Segment Start: DOCUMENT PASSAGE

October 08, 1998|LYNNE HEFFLEY | TIMES STAFF WRITER

The Kennedy Center's "Imagination Celebration on Tour" production of Louisa May Alcott's "Little Women" races by so fast in its spare bus and truck version, you could almost feel the tail wind.

In Paulette Laufer's choppily abridged adaptation, directed by Albert Takazauckas, high points zip by: a few seconds of Jo (Jacqueline Underwood) directing her sisters in her play, scanty scenes with Marmee (Marybeth Wise), meeting Laurie (Jeff Thomas Gardner) and his Grandfather (Hector Correa), Amy's destruction of Jo's precious manuscript, Beth's illness.

And there's Jo's first published story, a few minutes' stay in New York and a scene with Professor Bhaer (Correa again), Meg's understanding with John Brooke (Gardner) and Jo's with the professor, Beth's sad demise, Amy's and Laurie's engagement and so on, all in an hour.

Segment End: DOCUMENT PASSAGE
Segment Start: RECORDS FOR PROCESSING

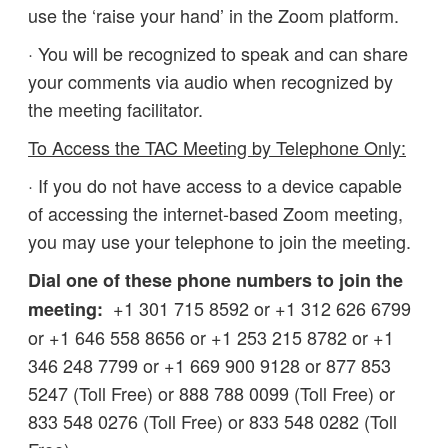
use the ‘raise your hand’ in the Zoom platform.
· You will be recognized to speak and can share
your comments via audio when recognized by
the meeting facilitator.
To Access the TAC Meeting by Telephone Only:
· If you do not have access to a device capable
of accessing the internet-based Zoom meeting,
you may use your telephone to join the meeting.
Dial one of these phone numbers to join the
+1 301 715 8592 or +1 312 626 6799
meeting:
or +1 646 558 8656 or +1 253 215 8782 or +1
346 248 7799 or +1 669 900 9128 or 877 853
5247 (Toll Free) or 888 788 0099 (Toll Free) or
833 548 0276 (Toll Free) or 833 548 0282 (Toll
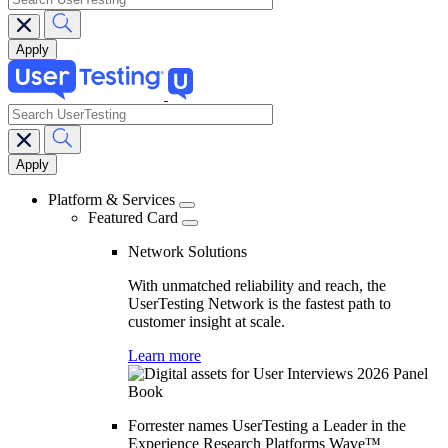
search
Main
navigation
Platform & Services
Featured Card
Network Solutions
With unmatched reliability and reach, the
UserTesting Network is the fastest path to
customer insight at scale.
Learn more
Forrester names UserTesting a Leader in the
Experience Research Platforms Wave™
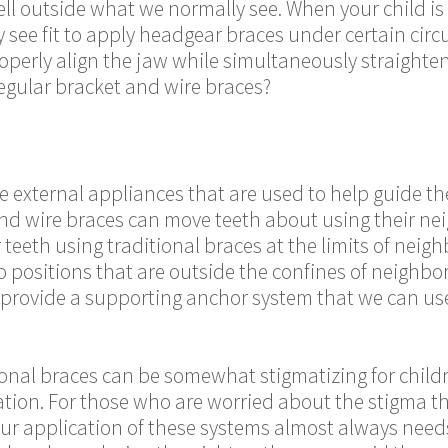
ll outside what we normally see. When your child is
see fit to apply headgear braces under certain cir
operly align the jaw while simultaneously straighte
regular bracket and wire braces?
e external appliances that are used to help guide th
and wire braces can move teeth about using their ne
r teeth using traditional braces at the limits of nei
 positions that are outside the confines of neighbo
provide a supporting anchor system that we can use 
onal braces can be somewhat stigmatizing for childr
zation. For those who are worried about the stigma 
our application of these systems almost always need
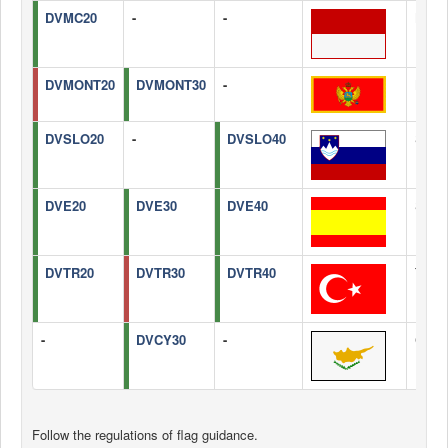
DVMC20
-
-
Mona
DVMONT20
DVMONT30
-
Mont
DVSLO20
-
DVSLO40
Slove
DVE20
DVE30
DVE40
Spain
DVTR20
DVTR30
DVTR40
Turke
-
DVCY30
-
Cypr
Follow the regulations of flag guidance.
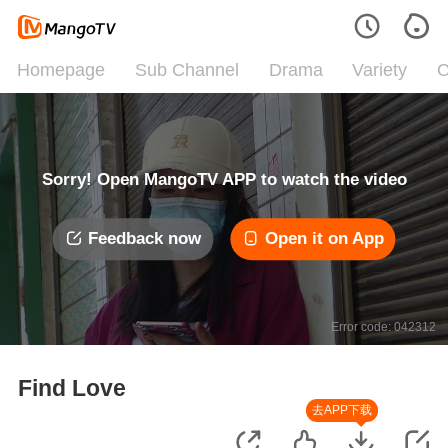
Homepage
Sub Channel
Drama
Variety
C
Sorry! Open MangoTV APP to watch the video
Feedback now
Open it on App
Error code: 042312
Find Love
去APP下载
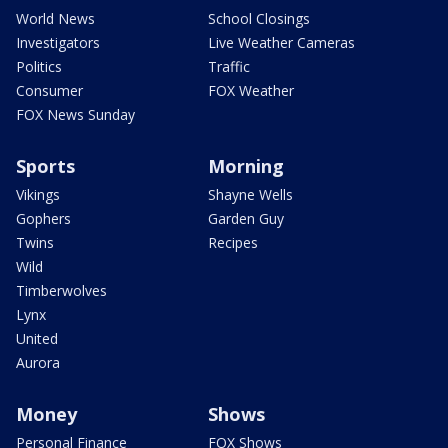
World News
School Closings
Investigators
Live Weather Cameras
Politics
Traffic
Consumer
FOX Weather
FOX News Sunday
Sports
Morning
Vikings
Shayne Wells
Gophers
Garden Guy
Twins
Recipes
Wild
Timberwolves
Lynx
United
Aurora
Money
Shows
Personal Finance
FOX Shows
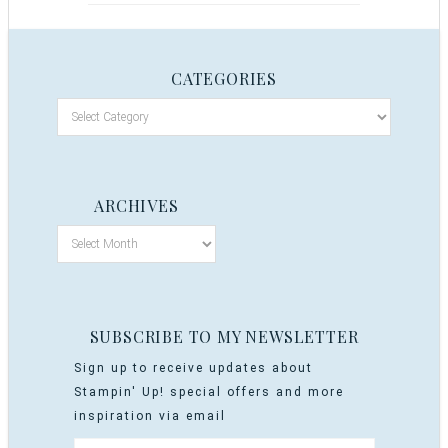
CATEGORIES
ARCHIVES
SUBSCRIBE TO MY NEWSLETTER
Sign up to receive updates about
Stampin' Up! special offers and more
inspiration via email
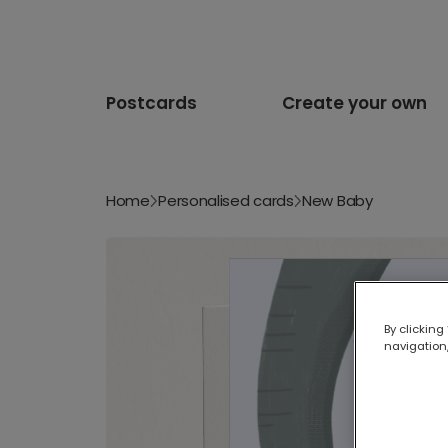
Postcards
Create your own
Home
Personalised cards
New Baby
By clicking
navigation,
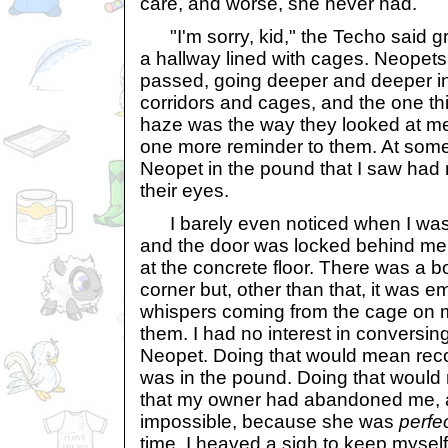
care, and worse, she never had.
"I'm sorry, kid," the Techo said gr
a hallway lined with cages. Neopet
passed, going deeper and deeper in
corridors and cages, and the one th
haze was the way they looked at me 
one more reminder to them. At some 
Neopet in the pound that I saw had 
their eyes.
I barely even noticed when I was
and the door was locked behind me. 
at the concrete floor. There was a bo
corner but, other than that, it was e
whispers coming from the cage on my
them. I had no interest in conversi
Neopet. Doing that would mean recog
was in the pound. Doing that would
that my owner had abandoned me, 
impossible, because she was
perfe
time, I heaved a sigh to keep myself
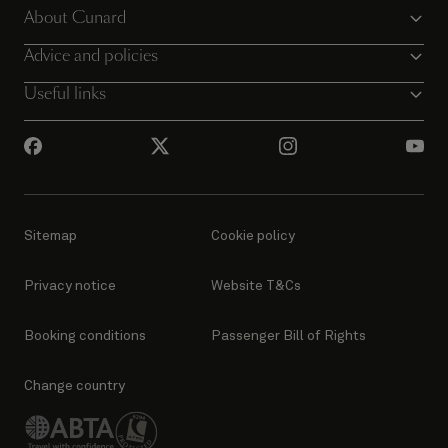
About Cunard
Advice and policies
Useful links
Sitemap
Cookie policy
Privacy notice
Website T&Cs
Booking conditions
Passenger Bill of Rights
Change country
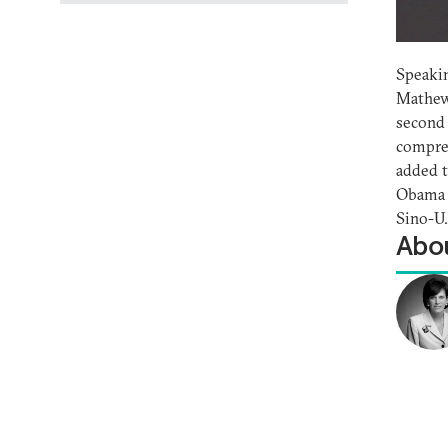
Speakin
Mathews
second
compreh
added t
Obama o
Sino-U.
Abou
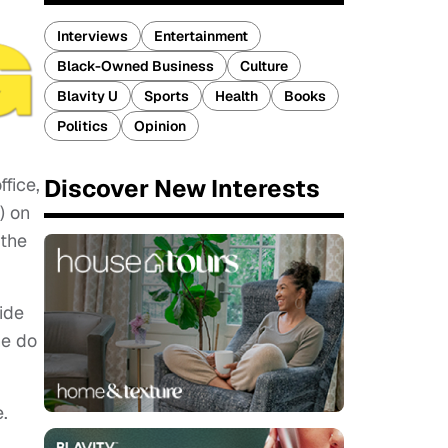
Interviews
Entertainment
Black-Owned Business
Culture
Blavity U
Sports
Health
Books
Politics
Opinion
Discover New Interests
fice,
) on
 the
ide
he do
.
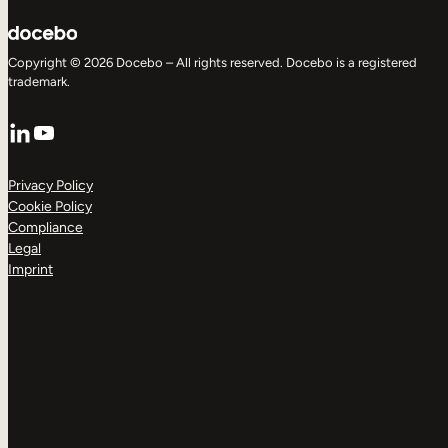
Copyright © 2026 Docebo – All rights reserved. Docebo is a registered
trademark.
LinkedIn
YouTube
Privacy Policy
Cookie Policy
Compliance
Legal
Imprint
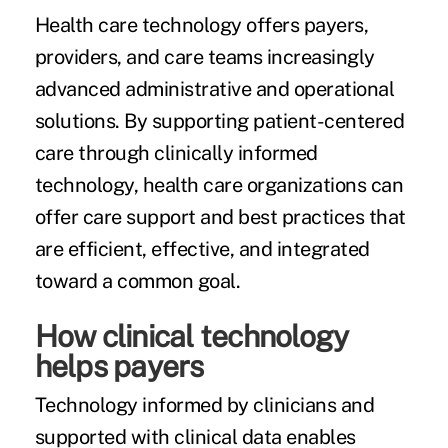
Health care technology offers payers,
providers, and care teams increasingly
advanced administrative and operational
solutions. By supporting patient-centered
care through clinically informed
technology, health care organizations can
offer care support and best practices that
are efficient, effective, and integrated
toward a common goal.
How clinical technology
helps payers
Technology informed by clinicians and
supported with clinical data enables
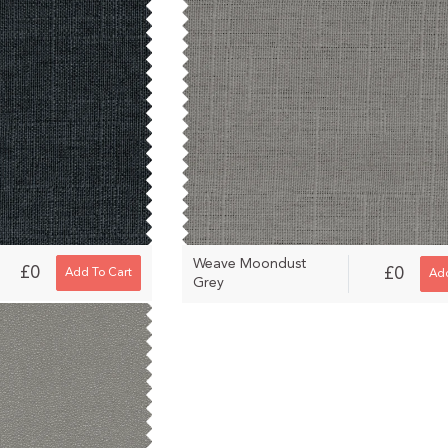
Weave Moondust
£0
£0
Add To Cart
Add
Grey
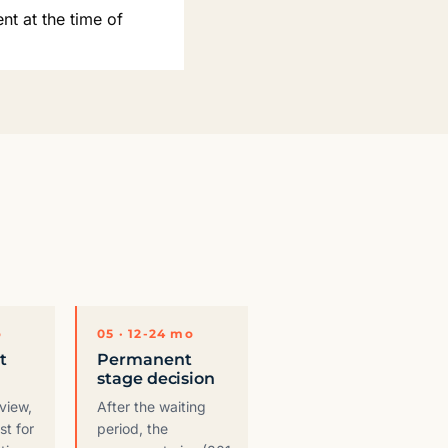
nt at the time of
o
05 · 12-24 mo
t
Permanent
stage decision
eview,
After the waiting
st for
period, the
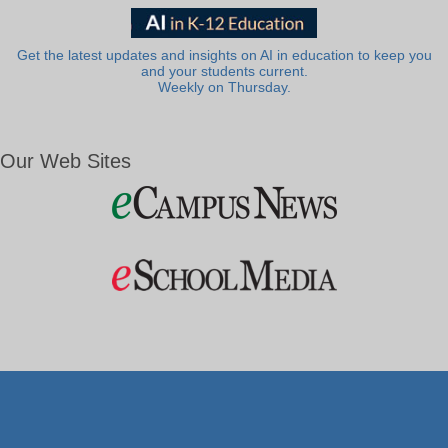
Get the latest updates and insights on AI in education to keep you
and your students current.
Weekly on Thursday.
Our Web Sites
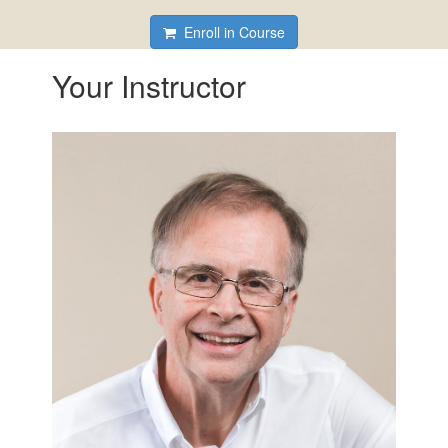
Enroll in Course
Your Instructor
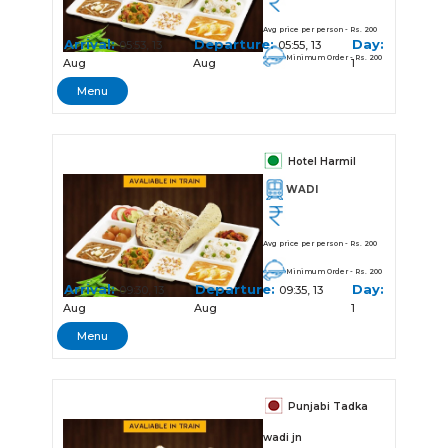
Avg price per person - Rs. 200
Arrival:
Departure:
Day:
05:53, 13
05:55, 13
Minimum Order - Rs. 200
Aug
Aug
1
Menu
Hotel Harmil
WADI
Avg price per person - Rs. 200
Minimum Order - Rs. 200
Arrival:
Departure:
Day:
09:30, 13
09:35, 13
Aug
Aug
1
Menu
Punjabi Tadka
wadi jn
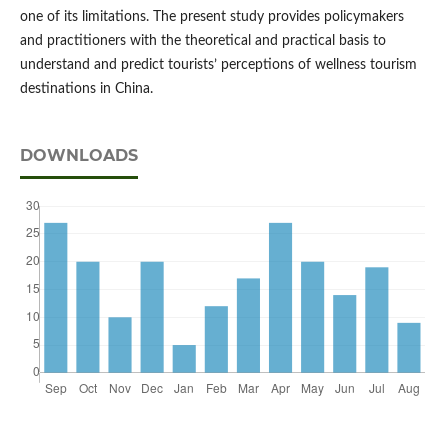
one of its limitations. The present study provides policymakers
and practitioners with the theoretical and practical basis to
understand and predict tourists’ perceptions of wellness tourism
destinations in China.
DOWNLOADS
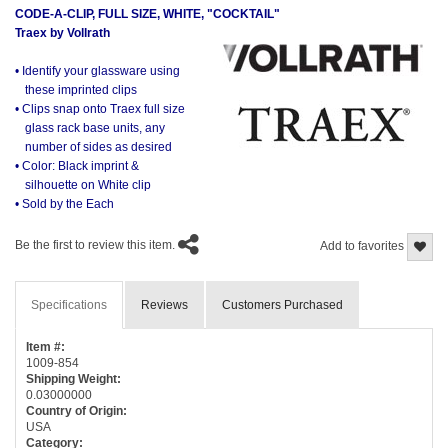
CODE-A-CLIP, FULL SIZE, WHITE, "COCKTAIL"
Traex by Vollrath
• Identify your glassware using
these imprinted clips
• Clips snap onto Traex full size
glass rack base units, any
number of sides as desired
• Color: Black imprint &
silhouette on White clip
• Sold by the Each
Be the first to review this item.
Add to favorites
Specifications
Reviews
Customers Purchased
Item #:
1009-854
Shipping Weight:
0.03000000
Country of Origin:
USA
Category:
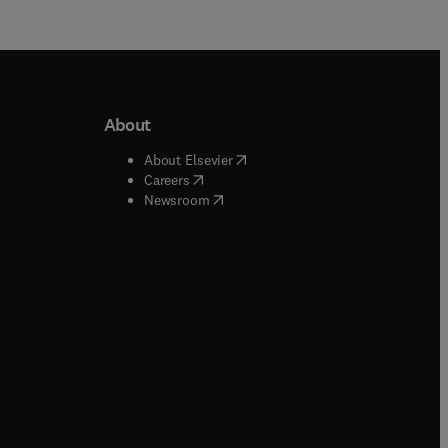
About
b/window
)
(
opens in new tab/window
)
About Elsevier
 tab/window
)
(
opens in new tab/window
)
Careers
(
opens in new tab/window
)
indow
)
Newsroom
ndow
)
/window
)
ndow
)
indow
)
tab/window
)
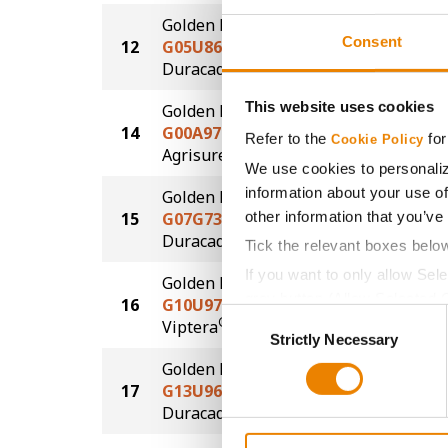
Golden Harvest
Consent
12
G05U86-DV
234.1
DuracadeViptera™
This website uses cookies
Golden Harvest
14
G00A97-AA
227.1
Refer to the
for
Cookie Policy
®
Agrisure
Above
We use cookies to personaliz
information about your use of
Golden Harvest
other information that you’ve
15
G07G73-D
225.4
®
Duracade
Tick the relevant boxes belo
If you want to only allow Sel
Golden Harvest
grey button (Allow Selected 
16
G10U97-V
224.0
Consent
®
Viptera
You cannot deselect the Stri
Strictly Necessary
Selection
Golden Harvest
17
G13U96-DV
218.8
DuracadeViptera™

Segment End: RECORDS FOR PROCESSING

-- TASKS AND EXERCISES --
• a. In the review of "Little Women," rewrite the text from "In Paulette Laufer's" to "in an hour." with "Marmee" changed to "Mother".
• b. Return each line of the records that contains the string "supporting", matching case exactly.

-- SOLVED PROBLEMS --
• a.
In Paulette Laufer's choppily abridged adaptation, directed by Albert Takazauckas, high points zip by: a few seconds of Jo (Jacqueline Underwood) directing her sisters in her play, scanty scenes with Mother (Marybeth Wise), meeting Laurie (Jeff Thomas Gardner) and his Grandfather (Hector Correa), Amy's destruction of Jo's precious manuscript, Beth's illness.

And there's Jo's first published story, a few minutes' stay in New York and a scene with Professor Bhaer (Correa again), Meg's understanding with John Brooke (Gardner) and Jo's with the professor, Beth's sad demise, Amy's and Laurie's engagement and so on, all in an hour.

• b.
provide a supporting anchor system that we can use 
solutions. By supporting patient-centered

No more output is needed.